TASK BRIEF —
The lines to return are those below that contain the word "spectra".

Start of RECORD SET

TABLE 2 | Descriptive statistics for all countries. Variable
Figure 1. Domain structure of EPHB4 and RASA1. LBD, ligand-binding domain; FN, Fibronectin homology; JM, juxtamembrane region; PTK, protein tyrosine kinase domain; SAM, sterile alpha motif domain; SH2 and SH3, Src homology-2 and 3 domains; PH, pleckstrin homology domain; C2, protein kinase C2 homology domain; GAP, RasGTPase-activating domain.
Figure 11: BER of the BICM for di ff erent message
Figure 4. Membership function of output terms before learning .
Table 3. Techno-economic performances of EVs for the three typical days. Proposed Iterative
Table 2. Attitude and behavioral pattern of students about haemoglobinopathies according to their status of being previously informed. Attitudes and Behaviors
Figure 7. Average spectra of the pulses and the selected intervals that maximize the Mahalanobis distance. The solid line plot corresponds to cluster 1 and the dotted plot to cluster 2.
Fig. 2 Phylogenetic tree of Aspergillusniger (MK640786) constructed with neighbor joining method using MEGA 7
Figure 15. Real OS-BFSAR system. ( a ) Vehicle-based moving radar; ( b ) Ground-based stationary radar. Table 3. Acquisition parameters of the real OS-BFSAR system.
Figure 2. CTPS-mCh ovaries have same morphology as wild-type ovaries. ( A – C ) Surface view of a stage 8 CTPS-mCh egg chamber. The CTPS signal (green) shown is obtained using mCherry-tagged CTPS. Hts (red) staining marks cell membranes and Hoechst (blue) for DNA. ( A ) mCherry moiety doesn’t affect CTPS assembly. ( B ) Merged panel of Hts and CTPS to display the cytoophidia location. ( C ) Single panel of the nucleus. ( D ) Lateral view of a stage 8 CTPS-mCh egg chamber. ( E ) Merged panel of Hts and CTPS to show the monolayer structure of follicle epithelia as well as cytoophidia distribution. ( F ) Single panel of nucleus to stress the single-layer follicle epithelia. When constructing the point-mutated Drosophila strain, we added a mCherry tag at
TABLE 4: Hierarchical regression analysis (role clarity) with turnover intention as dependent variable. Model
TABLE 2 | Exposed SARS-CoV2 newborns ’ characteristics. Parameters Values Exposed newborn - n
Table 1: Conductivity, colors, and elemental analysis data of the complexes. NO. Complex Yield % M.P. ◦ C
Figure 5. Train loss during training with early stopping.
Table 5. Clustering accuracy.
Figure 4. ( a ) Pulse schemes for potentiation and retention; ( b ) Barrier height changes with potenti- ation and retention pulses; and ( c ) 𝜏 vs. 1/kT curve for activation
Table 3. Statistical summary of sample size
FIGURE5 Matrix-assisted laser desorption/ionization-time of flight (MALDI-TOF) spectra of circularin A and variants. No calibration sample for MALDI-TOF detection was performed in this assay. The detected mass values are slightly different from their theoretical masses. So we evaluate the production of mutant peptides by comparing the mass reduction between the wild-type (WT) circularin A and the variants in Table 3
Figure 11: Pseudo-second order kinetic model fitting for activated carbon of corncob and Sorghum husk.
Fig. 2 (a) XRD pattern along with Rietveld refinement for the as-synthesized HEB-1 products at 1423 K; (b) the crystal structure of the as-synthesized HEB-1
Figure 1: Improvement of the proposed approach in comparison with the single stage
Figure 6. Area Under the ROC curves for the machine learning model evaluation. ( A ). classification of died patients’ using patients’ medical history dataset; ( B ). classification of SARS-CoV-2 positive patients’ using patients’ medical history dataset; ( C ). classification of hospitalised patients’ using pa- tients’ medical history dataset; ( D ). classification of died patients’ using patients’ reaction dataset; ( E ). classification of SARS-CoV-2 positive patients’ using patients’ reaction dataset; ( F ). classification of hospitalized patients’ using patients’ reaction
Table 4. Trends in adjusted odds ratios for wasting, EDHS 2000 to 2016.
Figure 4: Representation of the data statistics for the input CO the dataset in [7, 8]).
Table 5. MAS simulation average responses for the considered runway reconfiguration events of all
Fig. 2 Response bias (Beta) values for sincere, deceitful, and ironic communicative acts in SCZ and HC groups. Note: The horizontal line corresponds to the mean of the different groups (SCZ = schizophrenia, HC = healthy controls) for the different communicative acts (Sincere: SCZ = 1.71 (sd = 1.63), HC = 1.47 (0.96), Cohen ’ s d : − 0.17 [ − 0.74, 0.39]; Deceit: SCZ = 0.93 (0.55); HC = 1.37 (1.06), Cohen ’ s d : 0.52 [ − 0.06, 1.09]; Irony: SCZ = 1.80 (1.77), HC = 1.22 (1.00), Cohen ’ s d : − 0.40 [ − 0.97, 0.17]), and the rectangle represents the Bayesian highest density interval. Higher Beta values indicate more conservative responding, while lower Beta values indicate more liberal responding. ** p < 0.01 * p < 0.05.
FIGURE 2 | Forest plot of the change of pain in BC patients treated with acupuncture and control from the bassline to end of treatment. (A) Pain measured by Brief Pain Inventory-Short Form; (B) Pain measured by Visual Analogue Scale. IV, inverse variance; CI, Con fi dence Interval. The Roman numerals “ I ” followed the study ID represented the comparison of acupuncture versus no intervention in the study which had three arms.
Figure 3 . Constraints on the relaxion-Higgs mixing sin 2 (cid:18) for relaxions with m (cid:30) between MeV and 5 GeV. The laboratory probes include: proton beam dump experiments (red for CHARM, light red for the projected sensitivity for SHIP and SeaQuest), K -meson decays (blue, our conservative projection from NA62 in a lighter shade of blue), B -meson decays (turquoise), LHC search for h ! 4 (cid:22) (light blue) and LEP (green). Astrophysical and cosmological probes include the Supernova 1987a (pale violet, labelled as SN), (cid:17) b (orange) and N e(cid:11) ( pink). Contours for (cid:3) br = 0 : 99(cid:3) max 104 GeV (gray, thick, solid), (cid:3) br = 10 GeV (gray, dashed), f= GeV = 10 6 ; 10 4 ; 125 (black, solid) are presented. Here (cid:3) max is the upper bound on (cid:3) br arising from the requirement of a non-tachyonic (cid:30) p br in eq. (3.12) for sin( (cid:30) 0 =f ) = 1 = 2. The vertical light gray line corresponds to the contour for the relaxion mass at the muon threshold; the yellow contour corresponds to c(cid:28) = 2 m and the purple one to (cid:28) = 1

End of RECORD SET

SOLUTION —
Figure 7. Average spectra of the pulses and the selected intervals that maximize the Mahalanobis distance. The solid line plot corresponds to cluster 1 and the dotted plot to cluster 2.
FIGURE5 Matrix-assisted laser desorption/ionization-time of flight (MALDI-TOF) spectra of circularin A and variants. No calibration sample for MALDI-TOF detection was performed in this assay. The detected mass values are slightly different from their theoretical masses. So we evaluate the production of mutant peptides by comparing the mass reduction between the wild-type (WT) circularin A and the variants in Table 3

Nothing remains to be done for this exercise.